TRIBUNE. Essayiste, cofondateur de l’Orchestre symphonique d’Europe, Laurent Kupferman s’est éteint brutalement à 59 ans. Stéphane Nivet, Historien, ancien délégué général de la Licra, lui rend hommage dans « Le Point ».

Laurent Kupferman nous a quittés, brutalement. C’était un « honnête homme » au sens où Montaigne l’entendait, c’est-à-dire « un homme mêlé ». Touche-à-tout infatigable animé par une curiosité sans bornes, il était toujours tourmenté du désir d’être utile : de l’Orchestre symphonique d’Europe, qu’il cofonda en 1988 avec Eric Walter et Olivier Holt, à la panthéonisation de Joséphine Baker, dont nous lui devons la paternité, tout dans l’âme de Laurent Kupferman était engagement et valeurs.

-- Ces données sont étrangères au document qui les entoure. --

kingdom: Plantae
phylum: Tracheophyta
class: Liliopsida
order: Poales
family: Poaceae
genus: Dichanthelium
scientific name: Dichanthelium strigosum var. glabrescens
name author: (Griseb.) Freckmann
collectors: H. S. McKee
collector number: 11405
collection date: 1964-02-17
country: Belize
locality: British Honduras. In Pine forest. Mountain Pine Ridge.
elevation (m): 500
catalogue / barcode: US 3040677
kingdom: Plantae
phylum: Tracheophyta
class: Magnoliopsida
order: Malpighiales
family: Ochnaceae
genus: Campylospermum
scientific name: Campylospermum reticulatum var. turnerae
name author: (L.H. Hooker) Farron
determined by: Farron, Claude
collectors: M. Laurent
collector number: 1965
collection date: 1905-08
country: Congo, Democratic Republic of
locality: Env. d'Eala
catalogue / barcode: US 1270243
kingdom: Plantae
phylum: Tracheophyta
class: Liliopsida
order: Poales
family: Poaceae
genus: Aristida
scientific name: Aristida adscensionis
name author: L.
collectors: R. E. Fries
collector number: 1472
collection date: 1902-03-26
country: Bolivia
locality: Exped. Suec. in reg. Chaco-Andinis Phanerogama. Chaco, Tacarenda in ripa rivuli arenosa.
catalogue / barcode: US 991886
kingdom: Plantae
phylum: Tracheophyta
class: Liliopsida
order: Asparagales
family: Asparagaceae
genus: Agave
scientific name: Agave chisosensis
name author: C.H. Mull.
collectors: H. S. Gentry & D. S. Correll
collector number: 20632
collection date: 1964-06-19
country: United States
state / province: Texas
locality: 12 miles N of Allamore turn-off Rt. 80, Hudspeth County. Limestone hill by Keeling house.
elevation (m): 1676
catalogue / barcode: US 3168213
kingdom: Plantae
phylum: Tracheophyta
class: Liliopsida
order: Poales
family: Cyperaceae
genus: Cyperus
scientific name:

Cette force, il la tenait d’une histoire dense et ancrée. Celle de son grand-père, Israël Kupferman, ingénieur polonais arrivé en France en 1930, engagé dans les Brigades internationales, arrêté le 14 mai 1941 lors de la rafle dite « du billet vert » et envoyé vers la mort, à Auschwitz. Celle de sa grand-mère, Frania Rothblum-Propper, résistante, qui fonda après la guerre la maison du Renouveau à Montmorency pour accueillir les enfants ayant perdu leurs parents en déportation. Celle de son père, Fred, enfant caché dans l’école catholique de cette même ville à l’abri des persécutions antisémites grâce à l’aide apportée par Mlle Massard, et qui sera un historien de talent auquel nous devons une œuvre reconnue sur la Première et la Seconde Guerre mondiale. Celle de sa mère, Sigrid, autrice allemande avec laquelle, notamment, son père travailla à la publication d’ouvrages historiques originaux à destination de la jeunesse.
République joyeuse
À partir de cet héritage, Laurent Kupferman avait su construire un républicanisme fécond et un universalisme affermi, qu’il portait partout avec lui, au Grand Orient de France comme dans ses livres, au cabinet du ministre de la Culture, à l’Unesco, ou à la faveur de ses multiples combats. Défenseur des arts et de la culture, militant contre le racisme et l’antisémitisme, pour le droit de mourir dans la dignité et pour le mariage pour tous : il était partout où la devise de la République avait besoin d’être défendue, étonnant toujours par son érudition, convoquant à l’envi Ferdinand Buisson ou Léon Bourgeois à l’appui de ses arguments.
Surtout, Laurent Kupferman avait la République joyeuse, loin des discours parfois pontifiants et des incantations stériles. Sa République était belle et vivante, comme celle de Béranger chantée par Jean-Louis Murat : « À jamais proscrivons l’ennui […] Chez nous l’ennui ne pourra naître : le plaisir suit la liberté. » C’est sans doute là qu’il faut chercher l’héritage principal qu’il nous lègue : une certaine idée de la République où l’idéal est soutenu par une fraternité d’airain, un amour opératif de la vie et de la culture, un humour désarmant tous les fâcheux, une véritable morale laïque en action, une attention permanente à solidifier ce qui nous rassemble pour écarter ce qui nous divise.
Dans le catalogue que nous avions réalisé ensemble pour illustrer l’exposition du musée de la Résistance et de la Déportation de Haute-Garonne consacrée à Joséphine Baker, il avait terminé son propos ainsi : « Elle était la France que nous aimons ». Je crois pouvoir dire, parmi la multitude de ses amis aujourd’hui terriblement orphelins, que Laurent Kupferman était, lui aussi, la France que nous aimons.